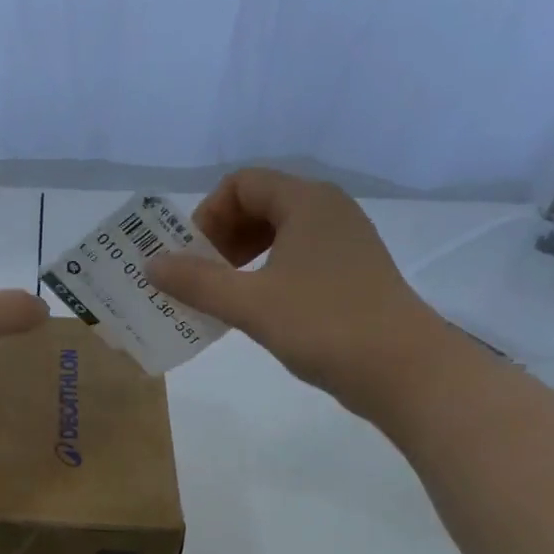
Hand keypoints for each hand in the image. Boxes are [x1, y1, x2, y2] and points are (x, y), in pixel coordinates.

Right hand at [146, 168, 448, 412]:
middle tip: (201, 276)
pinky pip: (296, 258)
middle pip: (259, 204)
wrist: (403, 369)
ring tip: (223, 295)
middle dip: (221, 237)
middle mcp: (328, 211)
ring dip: (241, 258)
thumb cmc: (324, 325)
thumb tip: (150, 265)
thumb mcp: (250, 303)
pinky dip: (266, 274)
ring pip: (278, 234)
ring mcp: (344, 243)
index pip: (242, 184)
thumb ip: (196, 281)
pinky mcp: (351, 274)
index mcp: (307, 202)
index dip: (208, 215)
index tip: (192, 256)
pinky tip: (256, 310)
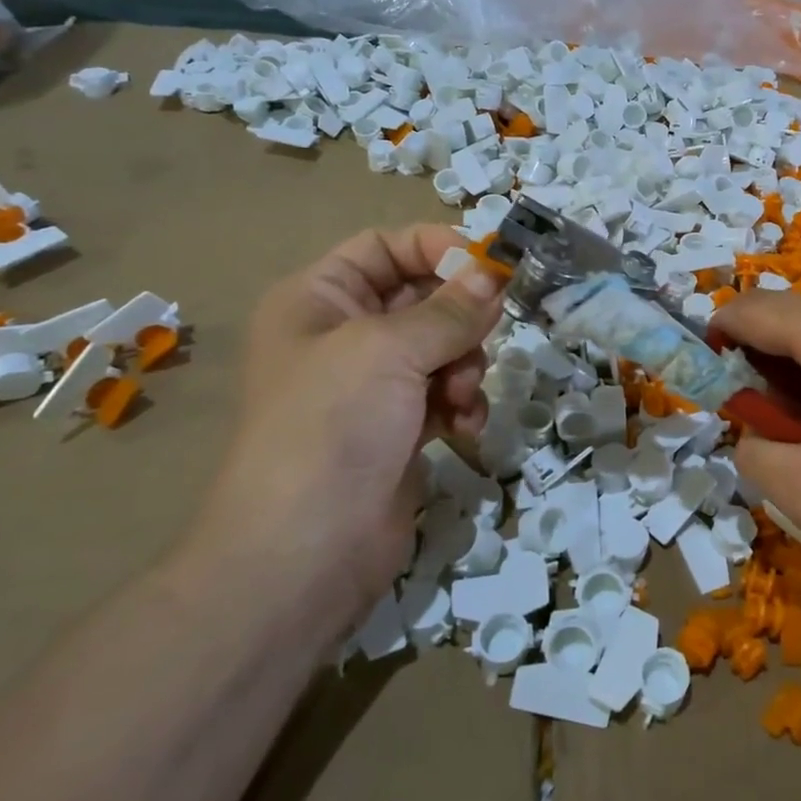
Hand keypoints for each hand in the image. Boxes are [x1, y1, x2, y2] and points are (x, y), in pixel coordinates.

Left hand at [185, 227, 504, 635]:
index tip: (489, 265)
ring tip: (461, 394)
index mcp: (318, 299)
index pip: (385, 247)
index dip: (436, 247)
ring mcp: (371, 385)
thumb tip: (495, 273)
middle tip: (487, 330)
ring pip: (441, 346)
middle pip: (421, 297)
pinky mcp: (397, 427)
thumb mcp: (389, 350)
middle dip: (458, 317)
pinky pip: (444, 392)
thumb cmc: (333, 426)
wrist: (306, 553)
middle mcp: (342, 335)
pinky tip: (464, 426)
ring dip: (464, 364)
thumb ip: (450, 308)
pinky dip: (461, 403)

Activity — Starting from the line with "index tip: (489, 265)", write out every remaining line of the data above exactly, the final line included, and nothing before it.

Response box —
index tip: (489, 265)
ring tip: (461, 394)
index mcp: (318, 299)
index pip: (385, 247)
index dip: (436, 247)
ring mcp: (371, 385)
thumb tip: (495, 273)
middle tip: (487, 330)
ring pip: (441, 346)
middle pip: (421, 297)
pinky mcp: (397, 427)
thumb mcp: (389, 350)
middle dip: (458, 317)
pinky pip: (444, 392)
thumb cmc: (333, 426)
wrist: (306, 553)
middle mcp: (342, 335)
pinky tip: (464, 426)
ring dip: (464, 364)
thumb ip: (450, 308)
pinky dip: (461, 403)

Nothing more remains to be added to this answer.